August 3, 2020

We have been inside for so long. In my life I have always had it this way. My body lying on a bed, eyes making daydreams on a popcorn ceiling. I do not mind that it was chosen for me because I would be here regardless. The park across the street is where I catch the sun and leaf through books. I can see it from the small room in which I live.

The other day I looked at the moon thinking, if I had known what life would be like before the choice of existence was presented, I would have decided against it. The theatre of my mind has never been so private in its suffering, but it persists blithely without an audience. The pain is familiar enough that describing it is both easy and a drag.

I do feel older now, less devoted to the performance of my real calamity. In spite of this I can say that love made me into a woman.

I sleep next to the same man every night.

Our cherished world of softness, wind and light.

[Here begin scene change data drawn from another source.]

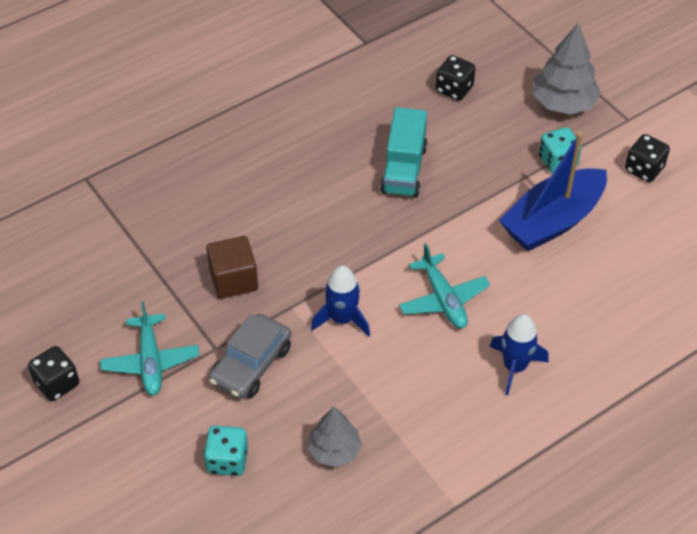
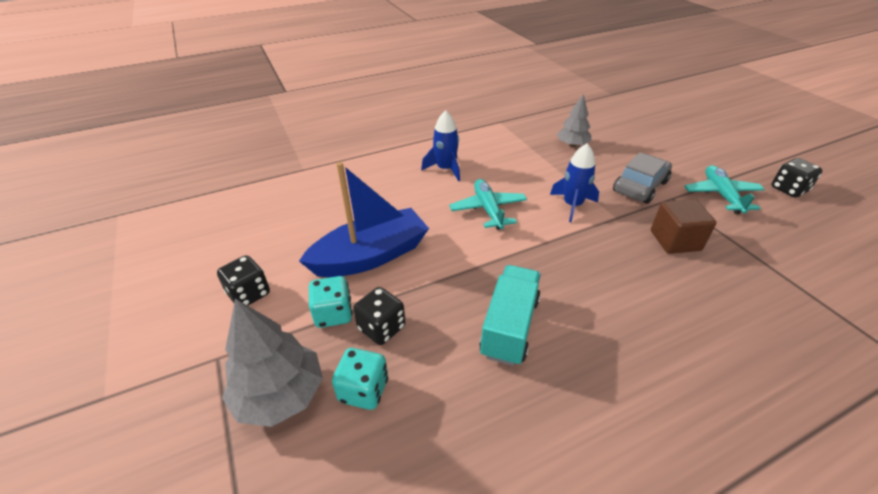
camera: 170 degrees left, 10 degrees down
turquoise dice [204,426,248,476] -> turquoise dice moved to [332,348,388,410]
black dice [436,55,476,101] -> black dice moved to [353,287,405,345]

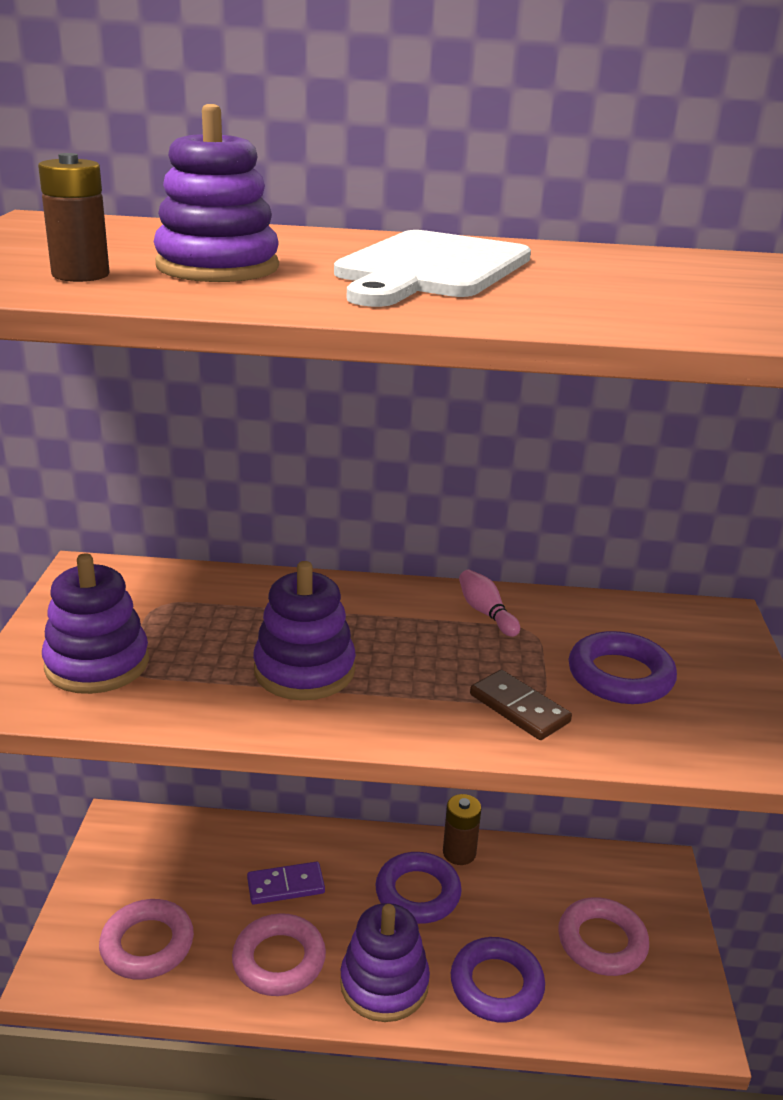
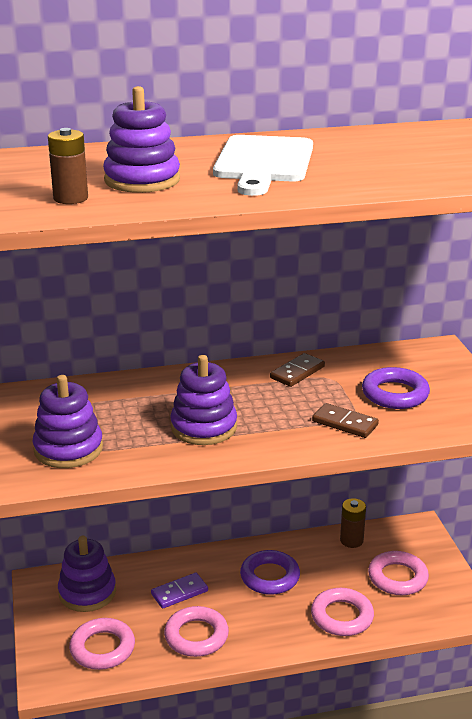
camera: 15 degrees left, 0 degrees up
purple stacking toy [340,903,430,1022] -> purple stacking toy moved to [58,536,116,612]
brown battery [443,794,481,865] -> brown battery moved to [340,498,366,548]
purple ring [451,937,545,1023] -> pink ring [311,588,374,636]
pink bowling pin [459,570,520,637] -> brown domino [270,353,325,387]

I convince myself of little delusions, like he falls for another girl or disappears while I am out of town. I find myself exchanging learned austerity for charm. I fall and spill my ice cream and kneel on the pavement, shocked as a girl but unscathed. His embrace is so tender it dazes me. Resplendent I close my eyes to commit it to memory.

My façade was always severity, and this will haunt me for a long time. A part of me considers girlishness moronic unless it is aware of itself, and this also is evidence of a stubborn paradox. The acceptance of his tender love puts to sleep the harsh displays. Around him I am a girl and beloved. How beautiful I feel, how strangely vulnerable and inept.

The problem I encounter is as follows. Subduing the deluge of my melancholy with the usual application of force is deeply incongruous with being loved. My strategies are knocked out of being. Yet before me is the life that they have made.